D. I love the stuff, but my children are squeamish eaters and the very
notion of a "blood sausage" brings about their swift exit from the
kitchen.
E. The environment minister, Liz Truss, recently listed the culinary
concoction of blood, salt and rusk among the "must-eat" British foods
that a new generation should be introduced to.
a BCEAD
b CEADB
c EADBC
d ADBCE
12
Five sentences are given below, labeled A, B, C, D and E. They need to
be arranged in a logical order to form a coherent paragraph. From the
given options, choose the most appropriate one.
A. That said, understanding and doing aren't the same thing.
B. "I've a lot of available options as a playwright and that comes
from knowing a lot of plays," he says.
C. Theatre academic and playwright Dan Rebellato believes seeing a
wide range of work opens up one's possibilities.
D. Even seeing the breadth of playwrights' work encourages him to experiment.
E. You can see why a critic, so accustomed to judging, might struggle to start.
a CBADE
b ECDBA
c EBCDA
d CBDAE
13
Five sentences are given below, labeled A, B, C, D and E. They need to
be arranged in a logical order to form a coherent paragraph.
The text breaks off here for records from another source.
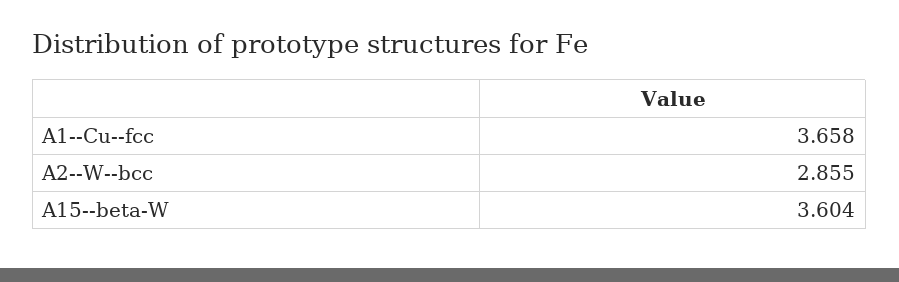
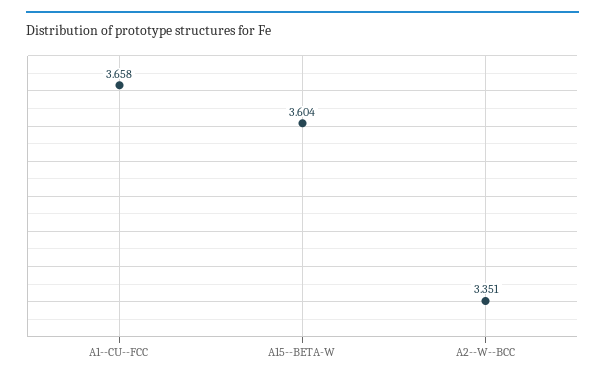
A2--W--bcc: 2.855 -> 3.351

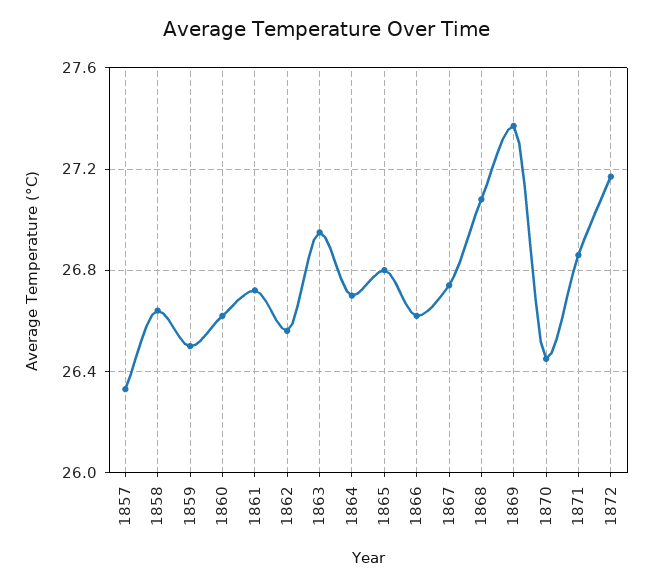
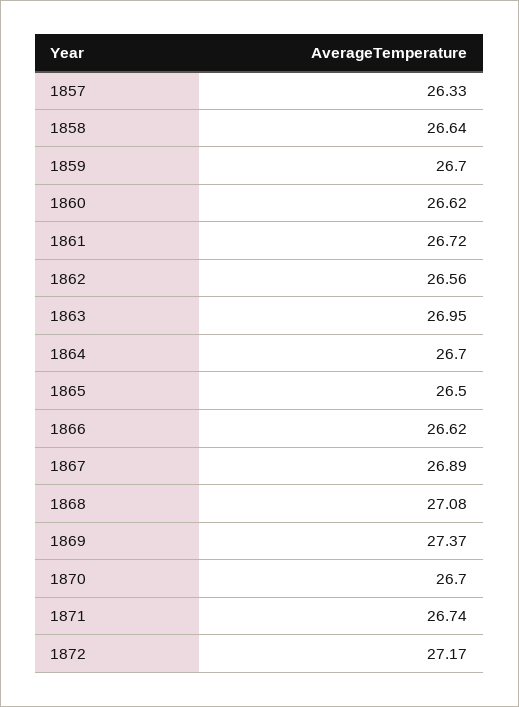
1859: 26.5 -> 26.7
1865: 26.8 -> 26.5
1867: 26.75 -> 26.89
1870: 26.45 -> 26.7
1871: 26.85 -> 26.74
From the
given options, choose the most appropriate one.
A. Amani Yahya - billed as Yemen's first female rapper - is still
thousands of miles away.
B. On top of this, her visa to attend the UK festival has been denied.
C. With her homeland on the brink of civil war, Yahya, along with her
family, has had to flee to Saudi Arabia, where the kingdom's strict
rules mean her fledging musical career has come to an abrupt halt.
D. "I was so excited to be coming to the UK," says the 22-year-old,
who started rapping in her bedroom while at high school.
E. It's day three of the Liverpool Arab Arts festival, but one of its
performers hasn't yet been to a single event.
a ACDBE
b EACBD
c EACDB
d ACBDE
14
Five sentences are given below, labeled A, B, C, D and E. They need to
be arranged in a logical order to form a coherent paragraph. From the
given options, choose the most appropriate one.
A. But under the Public Order Act 1986 the home secretary has no power
to ban static demonstrations.
B. The small New Dawn party has planned a protest in Golders Green for 4 July.
C. The Golders Green Together campaign, launched on Monday by the
London Jewish Forum and the anti-fascist organisation Hope Not Hate,
plans to spark feelings of solidarity in the area.
D. It will take place on a Saturday - the Jewish sabbath - in an area
where about 40% of the population are Jewish.
E. Tessa Jowell, one of the contenders to become Labour's London
mayoral candidate, has asked Theresa May to prevent the march from
going ahead and 11,000 people have signed an online petition to that
effect.
a BDCEA
b BDEAC
c EACBD
d CDBAE
15
Four sentences are given below, labelled (a), (b), (c) and (d). Of
these, three sentences need to be arranged in a logical order to form
a coherent paragraph/passage. From the given options, choose the one
that does not fit the sequence.
a The victims, crammed into a sealed, coffin-like wooden case,
squawked as they struggled to breathe.
b The hiss of gas, released by a red lever turned by Arie den Hertog
in the back of his white van, signaled the start of the massacre.
c This is the most effective method of goose control.
d Then, after barely two minutes, they fell silent.